Henry Fayol dalam teori Scientific Managemen, mengubah pandangan orang dari manajemen yang selama ini berdasarkan kira-kira menjadi efesien dan rasional.yang berakibat peningkatan hasil di segala bidang manajemen, dan telah mendatangkan profit yang berlimpah ruah. Hal ini antra lain berkat diterapkanya system kerja spesialisasi. System upah yang berdasarkan upah potongan atau borongan, system imbalan yang bersifat ekonomi dan system penelitian gerak dan waktu kerja, sehingga waktu kerja manusia menjadi lebih efesien..
Dalam materi buku ini juga disinggung bagaimana menyusun organisasi formal, bahwa organisasi adalah suatu proses yang harus ditempuh secara berurutan sampai terbentuknya suatu organisasi yang lengkap strukturnya. Sehingga Departementasi harus didahulukan dalam menyusun organisasi, karena kegiatan yang sangat luas dan tak mungkin dilaksanakan tanpa merinci tugas tugas unit. Pendelegasian wewenang merupakan inti dari pada organisasi dan organisasi tak akan jalan kalau tak ada yang menggerakkan, maka disini diperlukan jabatan seseorang yang pandai merencanakan dan mengambil keputusan yang harus ditangani yang menjadi tanggung jawabnya.

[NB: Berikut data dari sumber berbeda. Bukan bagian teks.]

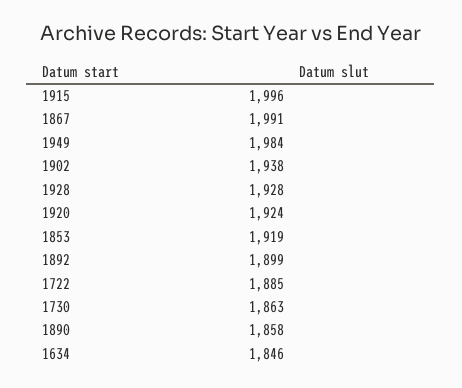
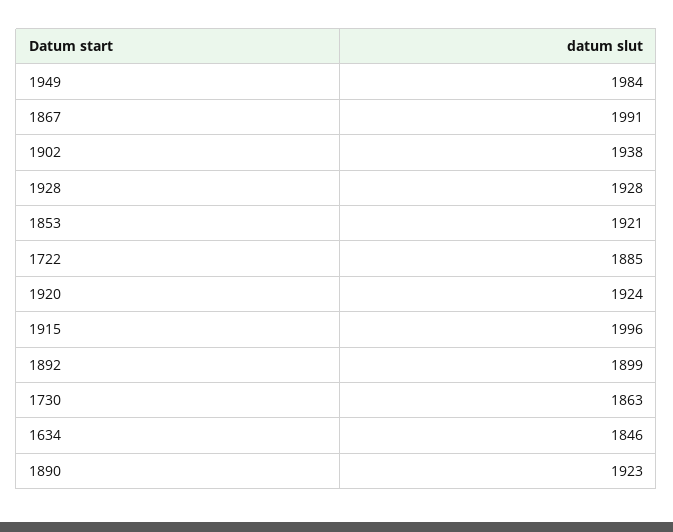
1853: 1919 -> 1921
1890: 1858 -> 1923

Organisasi dan manajemen, sebenarnya tidak lepas dari Teori Neo Klasik yang berusaha meyakinkan orang bahwa unsur kemanusiaan merupakan factor yang paling menentukan dalam proses organisasi. Tanpa manusia makan factor-faktor organisai yang lain tidak dapat berfungsi. Oleh sebab itu dalam organisasi perlu dipikirkan dinamika kelompok, dengan alat sosiometri seseorang pimpinan dapat melihat bagaimana tingkah laku kelompok yang dinamis dapat diarahkan kepada pencapaian tujuan organisasi. Selanjutnya bagaimana pimpinan dapat menerapkan teori konflik, teori modern dalam menghadapi konflik yang terjadi di dalam organisasinya., secara detail dikupas pengertian dan karakteristik teori modern, lingkungan organisasi dan Tingkah laku individu dan motivasinya.
Kepemimpinan dalam organisasi merupakan inti dari pada organisasi, pemimpin yang berhasil akan mempu mempengaruhi orang lain supaya mau mengikuti dan melaksanakan apa yang telah diputuskan dalam rangka mencapai tujuan organisasi. Kepemimpinan yang berhasil ditandai dengan meningkatnya hasil juga keberhasilan itu tidak lepas dari bawahan yang dipimpinnya serta gaya kepemimpinannya.
Keberhasilan orang jepang dalam memimpin perusahaan lebih sukses dibanding orang Amerika, kondisi ini mendorong orang Amerika untuk mengadopsi system manajemen yang diterapkan oleh orang Jepang karena mampu menjawab tantangan dunia. Dan hasil kombinasi orang Amerika dan Jepang ini lahir teori Z. Sementara model manajemen dinegara maju tidak dapat di terapkan di Negara berkembang menurut Riggs yang cocok adalah model Sala.
Materi modul Universitas Terbuka ini dalam bab akhir mengupas bagaimana
birokrasi setelah di tinggal penjajah ternyata tidak bisa diharapkan sebagai abdi masyarakat dan abdi Negara. Pada zaman Orde baru berusaha menyusun kembali dengan mengeluarkan peraturan peraturan yang bertujuan menyusun kembali organisasi birokrasi dan yang lebih kongkritnya birokrasi perlu disehatkan kembali yaitu dengan cara menyempurnakan susunan organisasinya mengikuti pola organisasi yang cocok dan luwes sesuai dengan tugas pembangunan termasuk penyempurnaan aparat-aparatnya.